The NeMo Curator container image creates its virtualenv with `uv venv --seed`, which ensures that `pip` is available inside the venv. This is required because Ray's pip-based `runtime_env` plugin clones the current virtualenv and needs `pip` to install stage-specific packages in the clone.

If you are running outside the official container, make sure your Python environment has `pip` available:

```bash
uv venv --seed
uv sync --locked
```

## Example: Multi-Version Pipeline

This example runs three stages in a single pipeline, each seeing a different version of the `packaging` library.
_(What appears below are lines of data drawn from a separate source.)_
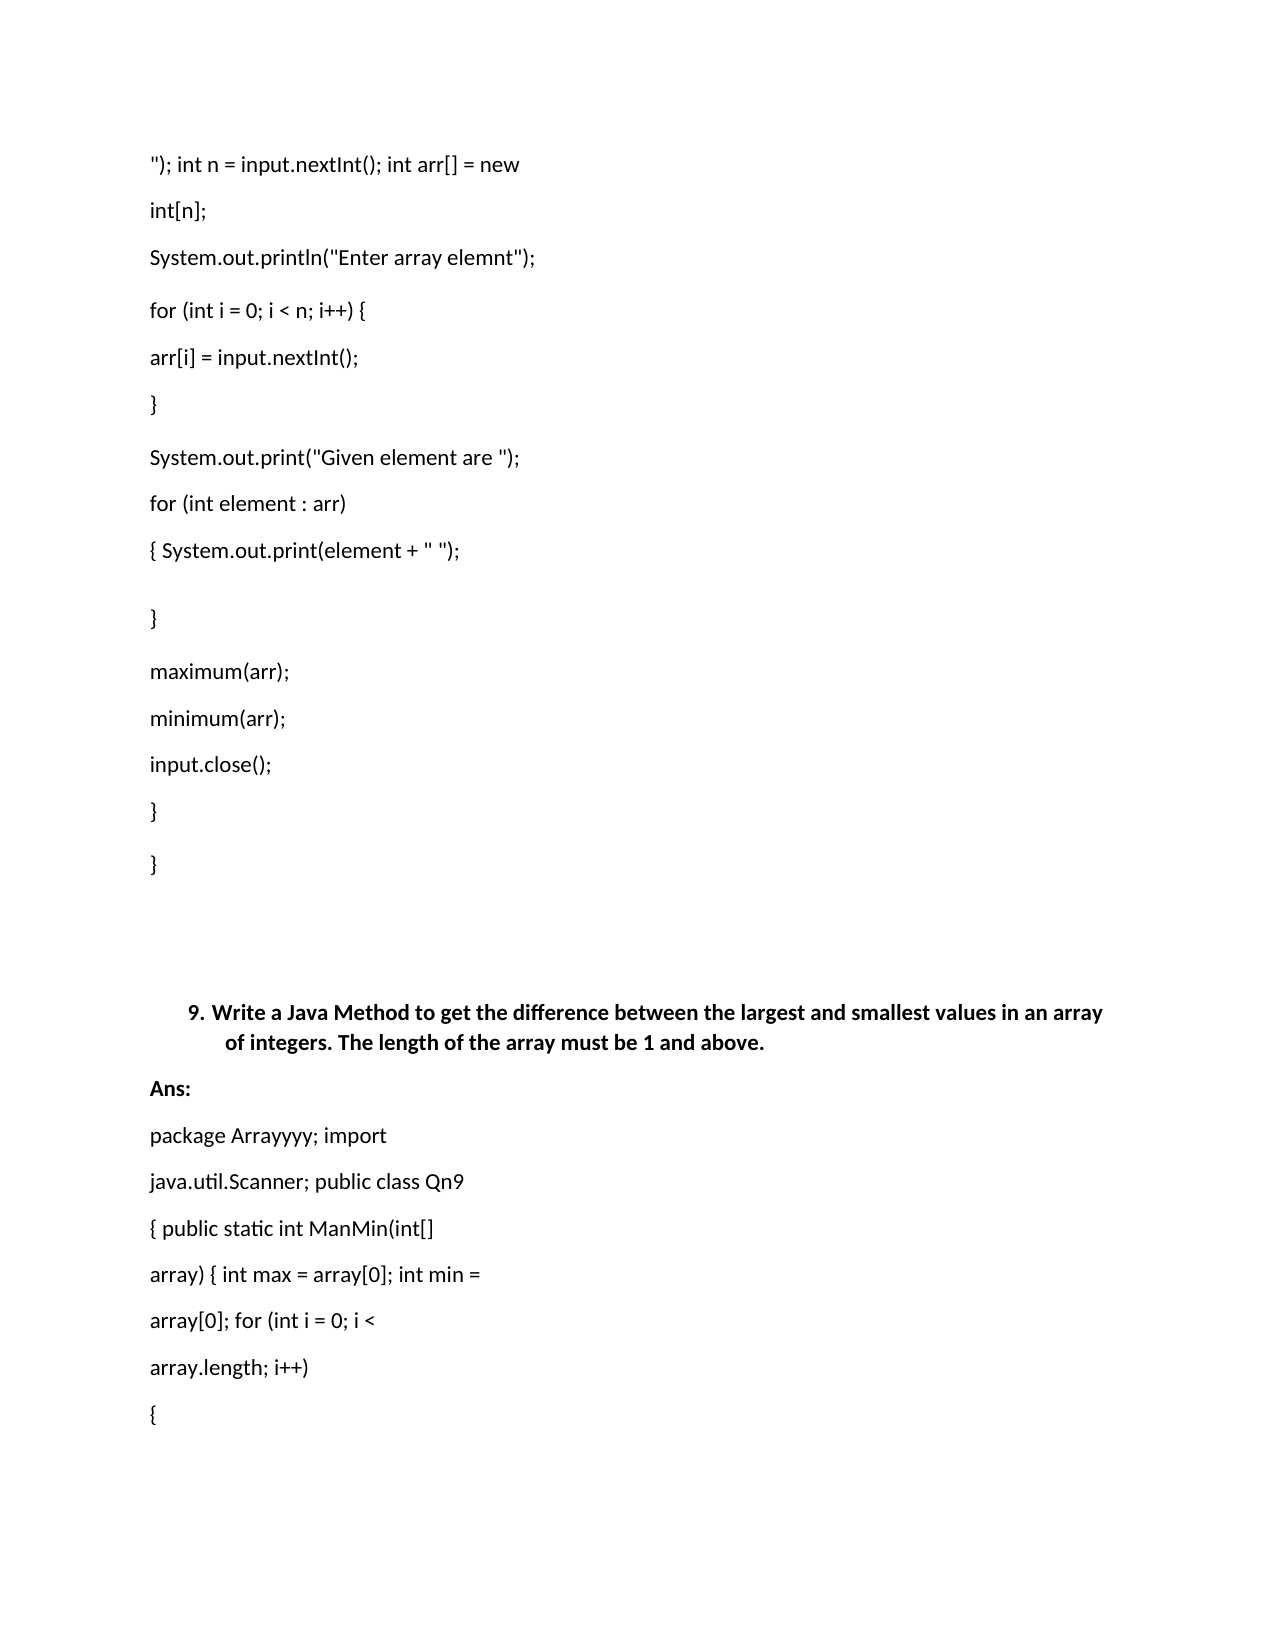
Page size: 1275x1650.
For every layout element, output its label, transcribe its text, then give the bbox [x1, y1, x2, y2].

text { [149, 1400, 832, 1428]
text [149, 150, 554, 224]
text } [149, 797, 832, 825]
text package Arrayyyy; import java.util.Scanner; public class Qn9 { public static int ManMin(int[] array) { int max = array[0]; int min = array[0]; for (int i = 0; i < array.length; i++) [149, 1121, 490, 1381]
text } [149, 604, 832, 632]
text System.out.print("Given element are "); for (int element : arr) { System.out.print(element + " "); [149, 443, 548, 564]
text System.out.println("Enter array elemnt"); [149, 243, 832, 271]
text maximum(arr); minimum(arr); input.close(); [149, 657, 409, 778]
text for (int i = 0; i < n; i++) { arr[i] = input.nextInt(); [149, 296, 478, 371]
text } [149, 390, 832, 418]
text Ans: [149, 1074, 1118, 1103]
text } [149, 850, 832, 878]
text 9. Write a Java Method to get the difference between the largest and smallest values in an array of integers. The length of the array must be 1 and above. [187, 998, 1118, 1056]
It uses `RecordPackagingVersionStage`, a test stage from PR #1623 that records the `packaging` library version visible to each worker:

```python
from nemo_curator.pipeline import Pipeline
from nemo_curator.backends.xenna import XennaExecutor
from nemo_curator.stages.base import ProcessingStage
from nemo_curator.stages.resources import Resources
from nemo_curator.tasks import DocumentBatch


class RecordPackagingVersionStage(ProcessingStage[DocumentBatch, DocumentBatch]):
    """Records the packaging library version visible to this worker."""

    name = "record_packaging_version"
    resources = Resources(cpus=0.5)
    batch_size = 1

    def inputs(self):
        return ["data"], []

    def outputs(self):
        return ["data"], []

    def process(self, task):
        import packaging

        batch = task.to_pandas().copy()
        batch[f"{self.name}_version"] = packaging.__version__
        return DocumentBatch(
            task_id=task.task_id,
            dataset_name=task.dataset_name,
            data=batch,
            _metadata=task._metadata,
            _stage_perf=task._stage_perf,
        )


pipeline = Pipeline(name="multi_version_demo")

# Stage 1: uses the base environment (no runtime_env)
pipeline.add_stage(RecordPackagingVersionStage().with_(name="base_env"))

# Stage 2: needs packaging 23.2 (installed via pip)
pipeline.add_stage(
    RecordPackagingVersionStage()
    .with_(name="pinned_v232", runtime_env={"pip": ["packaging==23.2"]})
)

# Stage 3: needs packaging 24.0 (installed via uv)
pipeline.add_stage(
    RecordPackagingVersionStage()
    .with_(name="pinned_v240", runtime_env={"uv": ["packaging==24.0"]})
)

executor = XennaExecutor(config={"execution_mode": "streaming"})
results = pipeline.run(executor)
```

## Limitations

* **First-task latency**: The first task dispatched to a stage with a new `runtime_env` incurs virtualenv creation time. Subsequent tasks reuse the cached environment.
* **Disk usage**: Each unique `runtime_env` creates a separate virtualenv on each worker node. Monitor disk space under `/tmp/ray/` for large clusters with many distinct environments.
* **Session scope**: Cached virtualenvs are tied to the Ray session. Restarting Ray clears the cache.